Desde o início do mandato de Bolsonaro,
delegados que tentaram denunciar o então ministro do Meio Ambiente, Ricardo
Salles, foram afastados de seus cargos. No setor que investiga autoridades com
foro privilegiado junto ao Supremo, foram todos substituídos depois de
conflitos sobre o rumo de investigações mais sensíveis.
A própria denúncia de Moro sobre a suspeita
de interferência de Bolsonaro na PF — segundo o presidente, a “minha Polícia
Federal” — é alvo de um inquérito no Supremo, que ainda não foi concluído e em
que a direção da corporação é parte interessada.
Em dezembro, a PF realizou uma operação de
busca e apreensão na casa do presidenciável Ciro Gomes (PDT), que a acusou de
ter “objetivo claro de tentar criar danos” a sua pré-candidatura. Ciro também
chamou a PF de “braço do Estado policialesco de Bolsonaro, que trata opositores
como inimigos a serem destruídos fisicamente”.
Há duas semanas, Bolsonaro se recusou a
depor sobre o vazamento de dados sigilosos de um inquérito da própria PF, numa
live em que sugeriu ter havido fraude nas urnas eletrônicas em 2018.

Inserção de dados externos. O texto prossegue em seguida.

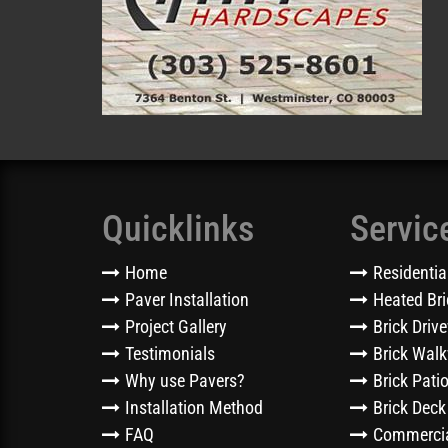
Quicklinks
Servic
Home
Residentia
Paver Installation
Heated Bri
Project Gallery
Brick Driv
Testimonials
Brick Wal
Why use Pavers?
Brick Pati
Installation Method
Brick Deck
FAQ
Commercia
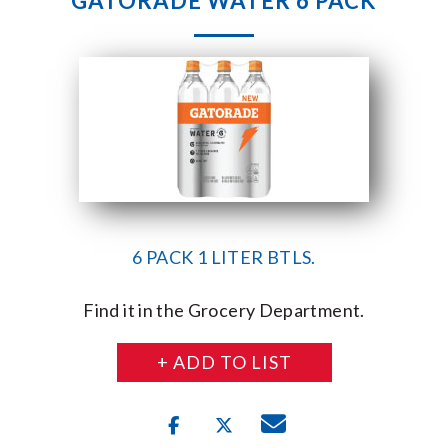
GATORADE WATER 6 PACK
6 PACK 1 LITER BTLS.
Find it in the Grocery Department.
+ ADD TO LIST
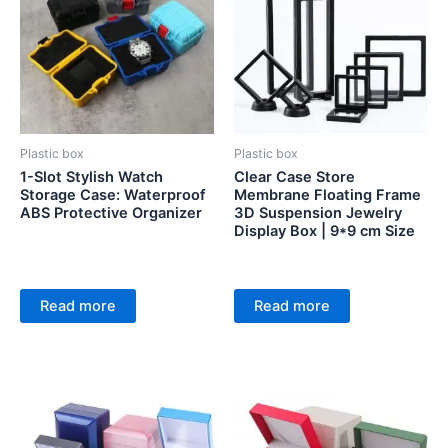
Plastic box
Plastic box
1-Slot Stylish Watch
Clear Case Store
Storage Case: Waterproof
Membrane Floating Frame
ABS Protective Organizer
3D Suspension Jewelry
Display Box | 9*9 cm Size
Read more
Read more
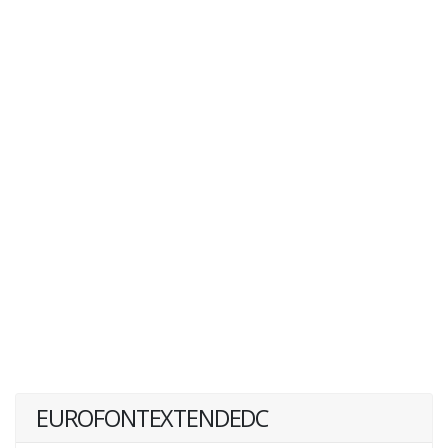
EUROFONTEXTENDEDC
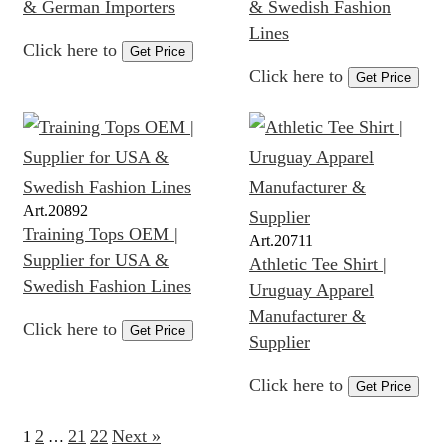
& German Importers
& Swedish Fashion
Lines
Click here to
Get Price
Click here to
Get Price
Art.
20892
Training Tops OEM |
Art.
20711
Supplier for USA &
Athletic Tee Shirt |
Swedish Fashion Lines
Uruguay Apparel
Manufacturer &
Click here to
Get Price
Supplier
Click here to
Get Price
2
21
22
Next »
1
…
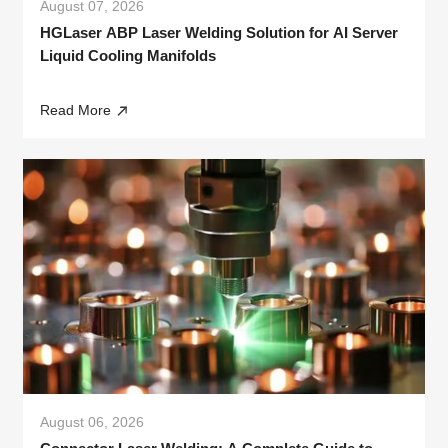
August 07, 2026
HGLaser ABP Laser Welding Solution for AI Server
Liquid Cooling Manifolds
Read More
August 06, 2026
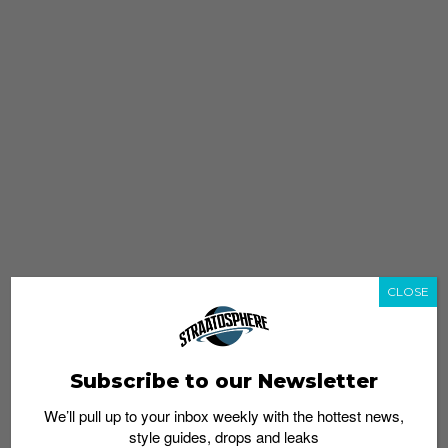
CLOSE
Subscribe to our Newsletter
We’ll pull up to your inbox weekly with the hottest news,
style guides, drops and leaks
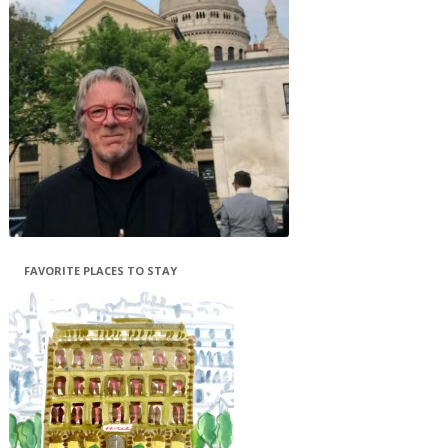
FAVORITE PLACES TO STAY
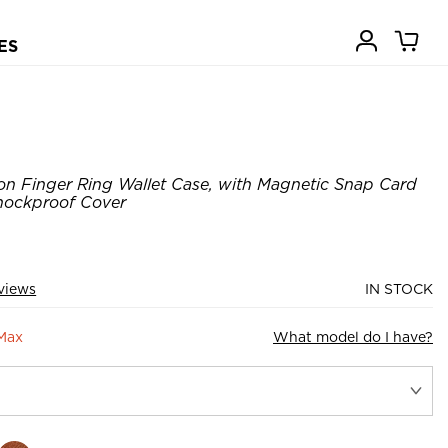
ES
on Finger Ring Wallet Case, with Magnetic Snap Card
Shockproof Cover
views
IN STOCK
 Max
What model do I have?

Quando a delegada Denisse Ribeiro concluiu
que ele e seu parceiro de live, o deputado Filipe Barros (União Brasil-PR),
haviam cometido um crime, Barros disse que as conclusões de Denisse eram de “um
absurdo sem tamanho” e que tomaria “medidas jurídicas cabíveis” para
responsabilizá-la.
Assim como não houve nota pública em
resposta a Ciro Gomes, também não houve comunicado oficial em defesa do
trabalho de Denisse Ribeiro ou da autonomia da PF. Agora, as coisas parecem ter
mudado. E se amanhã Lula, Doria ou qualquer outro candidato atacar a
corporação, como vai ser? A Polícia Federal rebaterá a todos?

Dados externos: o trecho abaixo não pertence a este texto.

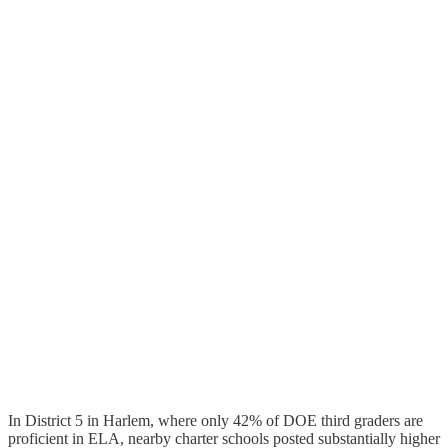
In District 5 in Harlem, where only 42% of DOE third graders are
proficient in ELA, nearby charter schools posted substantially higher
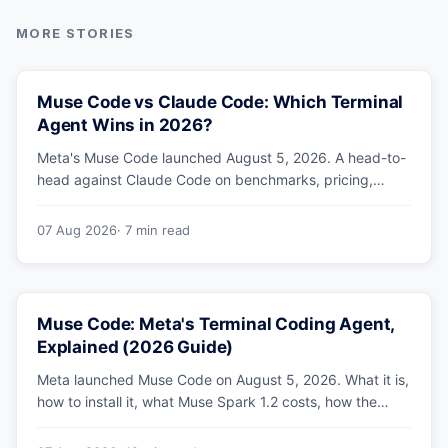
Muse Code vs Claude Code: Which Terminal
Agent Wins in 2026?
Meta's Muse Code launched August 5, 2026. A head-to-
head against Claude Code on benchmarks, pricing,
parallel agents, sandboxing and ecosystem — including
why Meta's own numbers favour Anthropic.
07 Aug 2026
· 7 min read
Muse Code: Meta's Terminal Coding Agent,
Explained (2026 Guide)
Meta launched Muse Code on August 5, 2026. What it is,
how to install it, what Muse Spark 1.2 costs, how the
sandbox and subagents work, and whether the
benchmarks hold up.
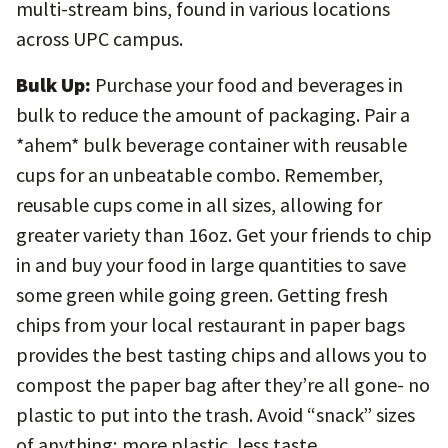
multi-stream bins, found in various locations
across UPC campus.
Bulk Up:
Purchase your food and beverages in
bulk to reduce the amount of packaging. Pair a
*ahem* bulk beverage container with reusable
cups for an unbeatable combo. Remember,
reusable cups come in all sizes, allowing for
greater variety than 16oz. Get your friends to chip
in and buy your food in large quantities to save
some green while going green. Getting fresh
chips from your local restaurant in paper bags
provides the best tasting chips and allows you to
compost the paper bag after they’re all gone- no
plastic to put into the trash. Avoid “snack” sizes
of anything; more plastic, less taste.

Em sua nota pública, a cúpula da PF afirma
que não é função da corporação “produzir espetáculos” e que ela “não deve ser
usada como trampolim para projetos eleitorais”. Está certíssimo. Só que, se
pretende se mostrar independente, íntegra e autônoma, a PF precisa se manter
longe de bate-boca político.
Quando decide responder, e de forma tão agressiva, a um candidato em campanha, a direção da polícia faz justamente o que diz repudiar e se joga de cabeça no debate eleitoral.
A Polícia Federal persegue só quem critica o Bolsonaro.